According to the UN, torture allegations were credible. It also cited possible crimes against humanity.

 

 

The United Nations released a bombshell report late Wednesday into serious human rights abuses in China's Xinjiang region,

According to the UN, torture allegations were credible. It also cited possible crimes against humanity.

The long-awaited report detailed a string of rights violations against Uyghurs and other Muslim minorities in the far-western region.

It, however, did not make any reference to genocide as alleged by the United States and other critics, AFP reports.

"The extent of arbitrary and discriminatory detention of members of Uyghur and other predominantly Muslim groups... may constitute international crimes, in particular crimes against humanity," the report said.

It said the world must now pay "urgent attention" to the human rights situation in the Xinjiang region.

The assessment brings the UN seal to many of the allegations about China's treatment of people in Xinjiang that have long been made by rights groups, Western nations and the Uyghur community in exile.

Michelle Bachelet, the UN human rights chief, decided that a full assessment was needed of the situation inside the Xinjiang Uyghur Autonomous Region (XUAR).

The report was in the making for around a year and its release was bitterly opposed by China.

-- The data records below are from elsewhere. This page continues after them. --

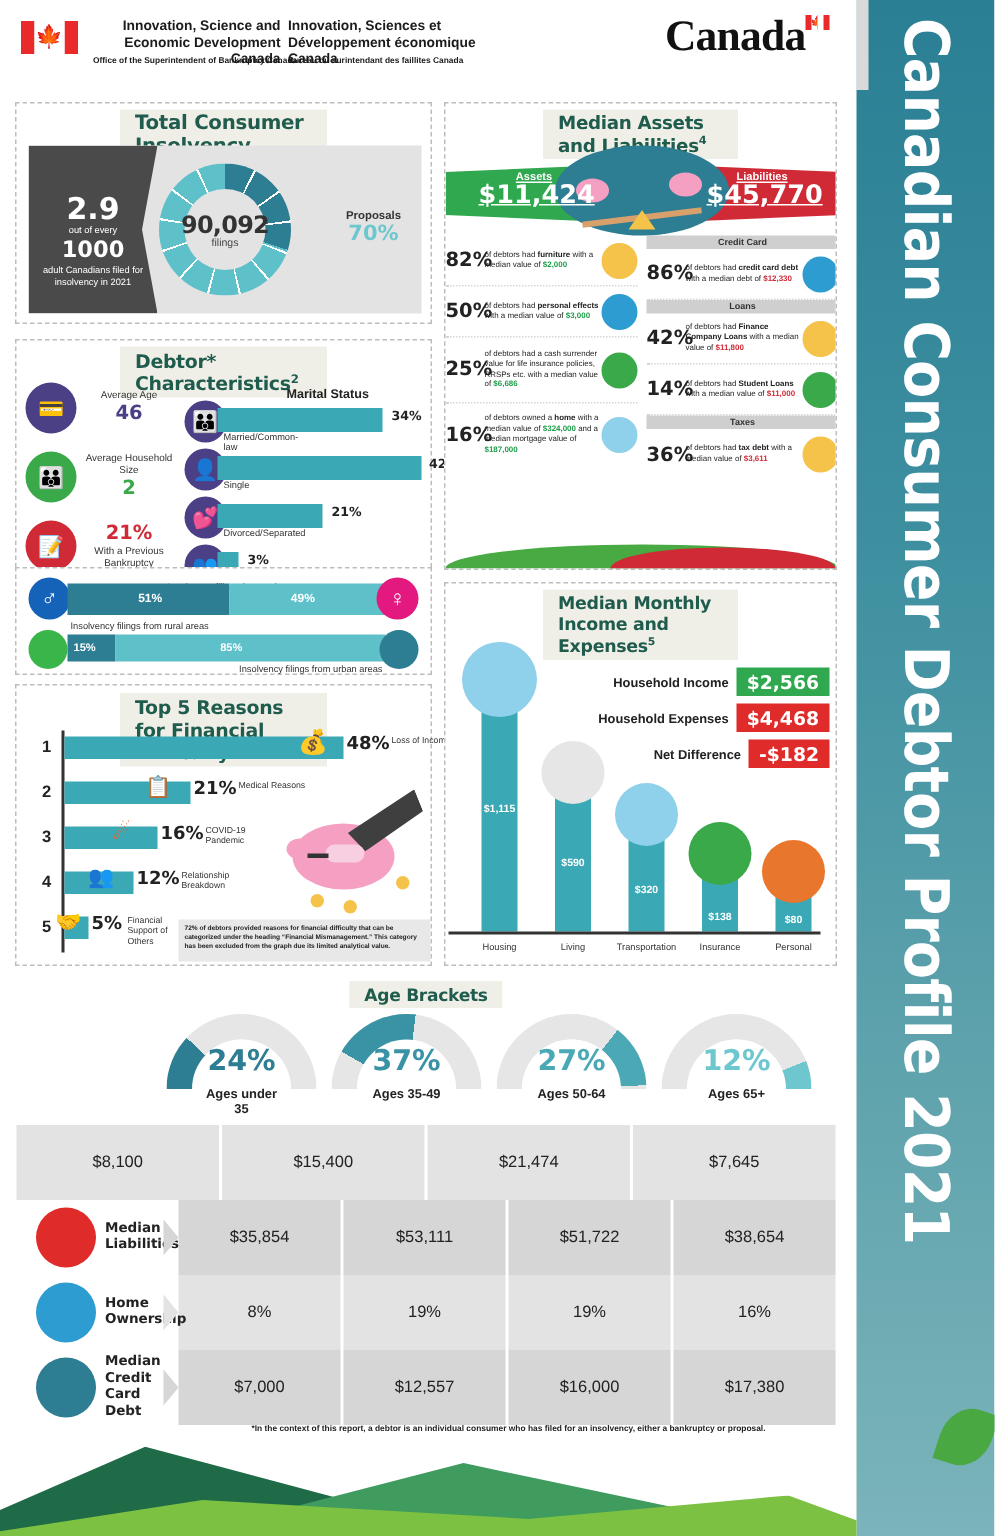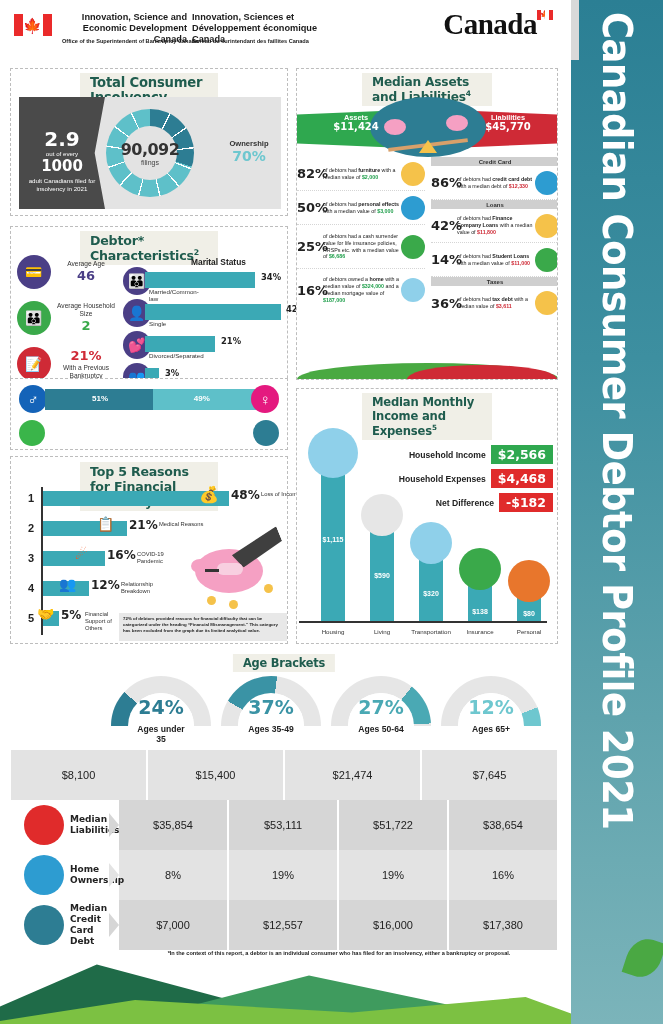--- a/index.html
+++ b/index.html
@@ -145,23 +145,23 @@
   .piggy { position:absolute; right:6px; top:76px; width:92px; height:74px; }
 
   
   #p5 { left:296px; top:68px; width:262px; height:312px; overflow:hidden; }
   #p5 .t { position:absolute; left:50%; transform:translateX(-50%); top:4px; font-size:12.2px;}
   .seesaw-wrap{ position:absolute; left:0; top:26px; width:262px; height:62px;}
   .green-band{ position:absolute; left:0; top:14px; width:132px; height:40px; background:#2fa84f;
      clip-path: polygon(0 14%, 100% 0, 100% 100%, 0 86%); }
   .red-band{ position:absolute; right:0; top:14px; width:132px; height:40px; background:#cf2a36;
      clip-path: polygon(0 0, 100% 14%, 100% 86%, 0 100%); }
-  .band-lbl{ position:absolute; top:18px; text-align:center; color:#fff; width:74px;}
+  .band-lbl{ position:absolute; top:18px; text-align:center; color:#fff; width:74px;text-decoration:underline;}
   .band-lbl .c{font-size:7.4px;font-weight:bold;}
-  .band-lbl .v{font-size:10px;font-weight:bold;font-family:"DejaVu Sans",sans-serif;line-height:1.05;}
+  .band-lbl .v{font-size:17px;font-weight:bold;font-family:"DejaVu Sans",sans-serif;line-height:1.05;}
   .seesaw-oval{ position:absolute; left:50%; top:2px; transform:translateX(-50%); width:116px; height:60px; border-radius:50%; background:#2d7d93; }
   .cols { position:absolute; left:0; top:88px; width:262px; }
   .col { position:absolute; top:0; width:128px; }
   .col.left { left:0; } .col.right { right:0; }
   .subhead { background:#cfcfcf; color:#333; font-size:6px; font-weight:bold; text-align:center; padding:1.5px 0; }
   .irow { display:flex; align-items:center; padding:3px 0; border-bottom:1px dotted #d5d5d5; min-height:34px;}
   .irow .pc { width:26px; flex:0 0 26px; font-size:13px; font-weight:bold; color:#222; font-family:"DejaVu Sans",sans-serif; text-align:left;}
   .irow .tx { flex:1; font-size:5.3px; color:#222; line-height:1.32; }
   .irow .tx b{font-weight:bold;}
   .irow .tx .gv{ color:#1e9e4a; font-weight:bold;}
@@ -264,21 +264,21 @@
       <div class="lbl-left">
         <div class="lbl-cap">Bankruptcies</div>
         <div class="pct-dark">30%</div>
       </div>
       <div class="donut"></div>
       <div class="donut-center">
         <div class="n">90,092</div>
         <div class="l">filings</div>
       </div>
       <div class="lbl-right">
-        <div class="lbl-cap">Ownership</div>
+        <div class="lbl-cap">Proposals</div>
         <div class="pct-light">70%</div>
       </div>
     </div>
   </div>
 
   <div class="panel panel-dashed" id="p2">
     <div class="sect-title t">
       <span>Debtor* Characteristics</span><sup>2</sup>
     </div>
 
@@ -339,20 +339,28 @@
     <div class="gbar">
       <div class="gcap">Insolvency filings by gender</div>
       <div class="l"></div>
       <div class="r"></div>
       <div class="lt">51%</div>
       <div class="rt">49%</div>
     </div>
     <div class="circ-f">♀</div>
 
     <div class="circ-rural"></div>
+    <div class="rbar">
+      <div class="rcap-top">Insolvency filings from rural areas</div>
+      <div class="l"></div>
+      <div class="r"></div>
+      <div class="lt">15%</div>
+      <div class="rt">85%</div>
+      <div class="rcap-bot">Insolvency filings from urban areas</div>
+    </div>
     <div class="circ-urban"></div>
   </div>
 
   <div class="panel panel-dashed" id="p4">
     <div class="sect-title t">
       <span>Top 5 Reasons for Financial Difficulty</span><sup>3</sup>
     </div>
     <div class="axis"></div>
 
     <div class="rrow" style="top:30px;">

Bachelet was determined to release it before her four-year term as the UN high commissioner for human rights expired at the end of August -- and did so with 13 minutes to spare at 11:47pm in Geneva.

"I said that I would publish it before my mandate ended and I have," Bachelet said in an email sent to AFP on Thursday.

"The politicisation of these serious human rights issues by some states did not help," she added.

China has been accused for years of detaining more than one million Uyghurs and other Muslims in the region.

But it has vehemently rejected the claims, insisting it is running vocational centres designed to curb extremism, Yahoo News reports.

"Serious human rights violations have been committed in XUAR in the context of the government's application of counter-terrorism and counter-'extremism' strategies," the UN report said.

China's mission in Geneva hit out at the report and maintained its firm opposition to its release.

"Based on the disinformation and lies fabricated by anti-China forces and out of presumption of guilt, the so-called 'assessment' distorts China's laws and policies, and wantonly smears and slanders China, and interferes in China's internal affairs," it said.

"People of all ethnic groups in Xinjiang are living a happy life in peace and contentment. It is the greatest human rights protection and the best human rights practice," the mission insisted.